Proposed POSIX implementation (Playground):

/// Create a normalized absolute path without accessing the filesystem.
fn resolve(path: &Path) -> io::Result<PathBuf> {
    // This is mostly a wrapper around collecting `Path::components`, with
    // exceptions made where this conflicts with the POSIX specification.
    // See 4.13 Pathname Resolution, IEEE Std 1003.1-2017
    // https://pubs.opengroup.org/onlinepubs/9699919799/basedefs/V1_chap04.html#tag_04_13
    
    let mut components = path.components();
    let path_os = path.as_os_str().as_bytes();
    // "A null pathname shall not be successfully resolved."
    if path_os.is_empty() {
        return Err(io::Error::new(
            io::ErrorKind::InvalidInput,
            "cannot normalize an empty path",
        ));
    }

    let mut resolved = if path.is_absolute() {
        // "If a pathname begins with two successive <slash> characters, the
        // first component following the leading <slash> characters may be
        // interpreted in an implementation-defined manner, although more than
        // two leading <slash> characters shall be treated as a single <slash>
        // character."
        if path_os.starts_with(b"//") && !path_os.starts_with(b"///") {
            components.next();
            PathBuf::from("//")
        } else {
            PathBuf::new()
        }
    } else {
        env::current_dir()?
    };
    resolved.extend(components);

    // "Interfaces using pathname resolution may specify additional constraints
    // when a pathname that does not name an existing directory contains at
    // least one non- <slash> character and contains one or more trailing
    // <slash> characters".
    // A trailing <slash> is also meaningful if "a symbolic link is
    // encountered during pathname resolution".
    if path_os.ends_with(b"/") {
        resolved.push("");
    }

    Ok(resolved)
}

The name could probably do with a few rounds of bikeshedding but I think it gets the idea across well enough for an initial proposal.

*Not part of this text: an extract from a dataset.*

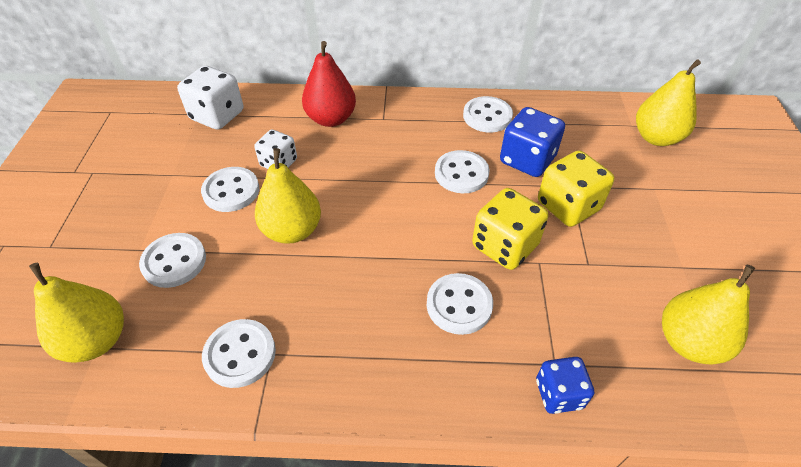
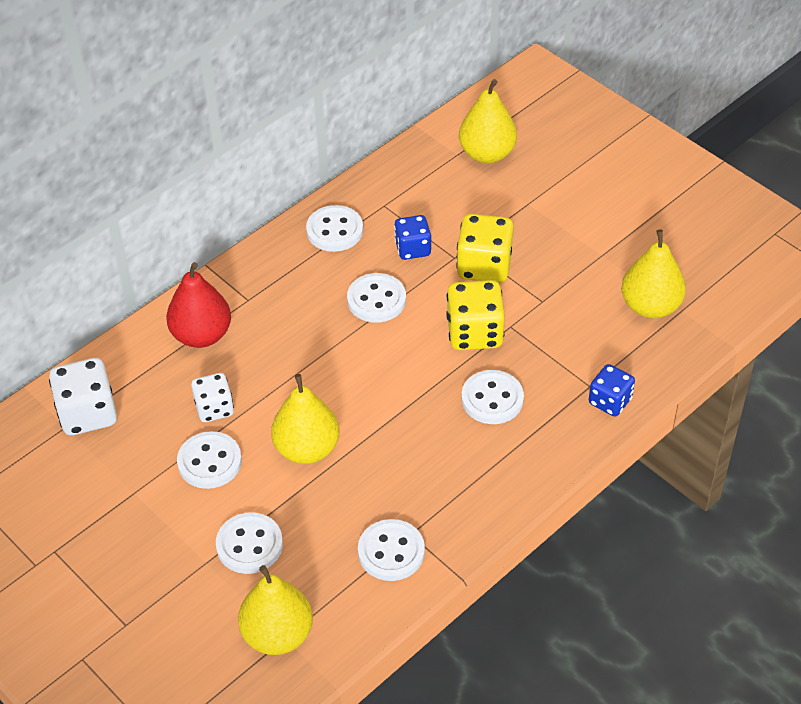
camera: 45 degrees left, 0 degrees up
(527, 160) = (413, 248): blue dice -> blue dice, size x0.64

It's in the path module (not fs) and resolves the path to an absolute one in a similar way to canonicalize does with the exception that it does not attempt to resolve symlinks (therefore any .. components are preserved).

A major criticism of an earlier proposal was it could change the semantics of paths. This attempts to stick to the POSIX specification to make sure the output path is equivalent to the input according to the rules for path resolution.

1 Like

How about somthing like absolute_path (or make_absolute, or some other variant of absolute)? This seems consistent with Path's existing is_absolute method. After all, that's effectively what this is doing: taking a path and making it absolute.

Yeah, I was worried that might be misleading.

This function takes a path, makes it absolute... and it normalizes it. So is_absolute is only testing for some of what this function is doing. I guess something like normalized_absolute might be more descriptive. Though perhaps a bit of a mouthful.

I think resolve is also bad since that makes me think it's actually going to do some kind of lookup (in the vein of DNS resolution and such).

absolute makes some sense, though the "we don't know if this actually exists" makes me wary. How about absolute_lexical?

Doesn't "normalized" also imply removal of . and .. components (it does to me at least)? I'd also expect Unicode normalization on macOS and case normalization on Windows (though case-sensitivity now being a per-directory (not just per-mount anymore!) complicates this…a lot). I don't think that word is appropriate here.

5 Likes

Originally I too thought the code in the OP didn't do any notable normalization, but then I realized it uses the components method, which does some normalization.

IMO that's totally fine for this proposed method to do, and I don't think it's necessary to explicitly call it out in the function's name.

Sorry, I should have made that clearer in the text. For anyone else reading along, this function is pretty much the same as doing:

env::current_dir()?.extend(path.components())

The places where it diverges from this are called out in the code with references to the POSIX specification. I'd also note that the Windows implementation is slightly more involved but fortunately the Windows API provides a function to do it for us (see GetFullPathNameW).

Hmm. What happens with //special/../new_special? I guess some testing with CIFS behavior would be of interest here.

What happens with //special/../new_special?

Essentially nothing. Both a leading // component and .. components are left as is in the OP code. You can test this using the playground link.